In this Radar Podcast, I chat with Vitalik Buterin, founder of Ethereum and co-founder of Bitcoin Magazine. We met at our Bitcoin & the Blockchain summit in San Francisco to talk about the disruptive potential of the bitcoin and blockchain technologies. He also outlined some of the problems he’s trying to solve with Ethereum and weighed in on how the use cases of money are going to change over the next 10 to 20 years.
Buterin told me that his father initially introduced him to bitcoin in 2011, and he wasn’t immediately interested — in fact, he outright rejected it, thinking, “It looks like it has no intrinsic value, and it’s obviously not going to work.” As he kept hearing about, he decided to investigate more and came to the realization that ultimately led him to create the Ethereum platform:
I immediately recognized that the way bitcoin works is the way that money should work. It’s exactly the correct approach, where you have: here’s the address you’re supposed to send to, here’s how much you want to send, here’s the button to send it. It’s money made for the Internet, not like the credit card approach, where you just basically give everyone the details to take as much as they want from your bank account.
On a trip to Israel, Buterin encountered projects, such as Colored Coins and Mastercoin, using blockchain technology for things other than bitcoin currency. “They were trying to let people issue their own assets,” he said. “They were trying tack features on top, tack financial contracts on top.” The protocols, Buterin noted, were overly complicated and he realized there might be a better way: “You could make it much simpler just by replacing everything with a programming language, and then if you do that, then people can write as many features as they want in the programming language after the fact.”
In late 2013, Buterin began development of the Ethereum platform. In the process, he also created a new cryptocurrency called Ether. Buterin explained why the new cryptocurrency was necessary:
The reason why a new cryptocurrency was necessary is basically because the problem with the bitcoin protocol is that there’s no…you know, you can have a private key control a set of bitcoins. You can even have multiple private keys control a set of bitcoins. But there’s no way for a decentralized network to control them. It just wasn’t fundamentally possible to have some kind of system that just automatically says, if these particular conditions are met, then these bitcoins are to be released — because the bitcoins ultimately have to be controlled by somebody, and that somebody doesn’t necessarily have to follow the conditions. In order for there to be value inside of the Ethereum network that actually could be directly effective and controlled by these programs, you basically have to have a currency that’s made up to the Ethereum network.

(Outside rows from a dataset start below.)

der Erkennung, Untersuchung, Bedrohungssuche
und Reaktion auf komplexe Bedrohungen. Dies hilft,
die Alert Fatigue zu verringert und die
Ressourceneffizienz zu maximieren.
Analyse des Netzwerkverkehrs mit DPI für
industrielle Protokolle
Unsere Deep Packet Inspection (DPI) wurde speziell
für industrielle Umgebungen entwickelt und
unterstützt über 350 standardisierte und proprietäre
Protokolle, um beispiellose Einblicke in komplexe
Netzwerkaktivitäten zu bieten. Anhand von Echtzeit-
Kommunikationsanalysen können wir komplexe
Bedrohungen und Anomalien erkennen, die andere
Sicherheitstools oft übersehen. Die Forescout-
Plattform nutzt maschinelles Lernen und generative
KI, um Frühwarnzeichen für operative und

Buterin also shared his thoughts on the future of money and his vision of how our units of account will change:
Money in general is this weird agglomeration of multiple different use cases, I think. The way economists generally split it up is by talking about units of account, mediums of exchange, and store value. Units of account, the idea there is, it’s the unit in which you denominate people’s salaries, you denominate debts, denominate prices for products, and so forth. The medium of exchange is the token that you immediately trade for stuff, and store value is what you dump your money into long term in order to protect your value and hopefully increase it.

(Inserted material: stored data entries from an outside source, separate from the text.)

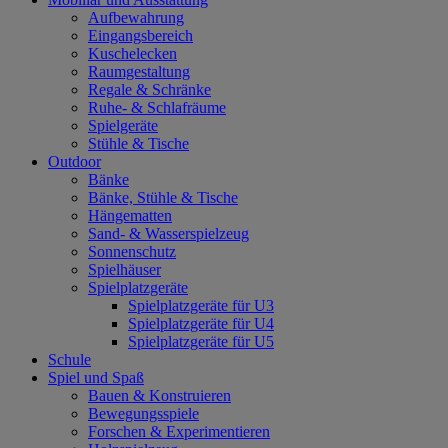
Aufbewahrung
Eingangsbereich
Kuschelecken
Raumgestaltung
Regale & Schränke
Ruhe- & Schlafräume
Spielgeräte
Stühle & Tische
Outdoor
Bänke
Bänke, Stühle & Tische
Hängematten
Sand- & Wasserspielzeug
Sonnenschutz
Spielhäuser
Spielplatzgeräte
Spielplatzgeräte für U3
Spielplatzgeräte für U4
Spielplatzgeräte für U5
Schule
Spiel und Spaß
Bauen & Konstruieren
Bewegungsspiele
Forschen & Experimentieren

I could easily see a situation, some amount of time from now, where there is a set of sort of standardized unit of account, and could be based on the consumer price index. Some of them could be run by governments, some of them could be run by companies, whatever. That’s why contracts would denominate things. Then the actual tokens that people use to make the transactions can be completely different. We see that already — we see US Dollar denominated contracts. I get a salary denominated in Swiss Francs, but it’s all paid in DCC. There, the medium of exchange could just be whatever is most convenient; it doesn’t have to be necessarily stable, if you’re fine with that. Store of value could really be anything. I think the real innovation here is actually trying to separate those things and realizing that there’s really a whole bunch of different things that you could use for each individual use case.

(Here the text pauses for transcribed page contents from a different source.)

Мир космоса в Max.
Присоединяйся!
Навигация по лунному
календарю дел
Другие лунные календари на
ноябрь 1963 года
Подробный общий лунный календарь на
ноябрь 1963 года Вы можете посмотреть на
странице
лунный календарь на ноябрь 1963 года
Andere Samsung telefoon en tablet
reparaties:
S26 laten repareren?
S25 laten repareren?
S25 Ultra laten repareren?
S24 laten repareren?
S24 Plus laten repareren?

It’s really dependent on the fact that this whole thing is based completely on digital technology. When you’re dealing with physical coins, then it’s kind of hard to have this setup where, okay I’m going to pay you 100 units of the consumer price index. Okay, that’ll be 134.21 and you have to multiply. Here in the digital world, computers can just do everything for you. They can even exchange currencies for you. It’s going to be interesting.
Also in this Radar Podcast…
Following my chat with Buterin, O’Reilly’s Mac Slocum hosts a Three Questions segment with Elizabeth Stark, founder of StartBitcoin.org. Stark talks about the goals of the StartBitcoin project, the importance of decentralization, and explains why we need a good five to 10 years before we’ll fully realize the possibilities decentralization will bring.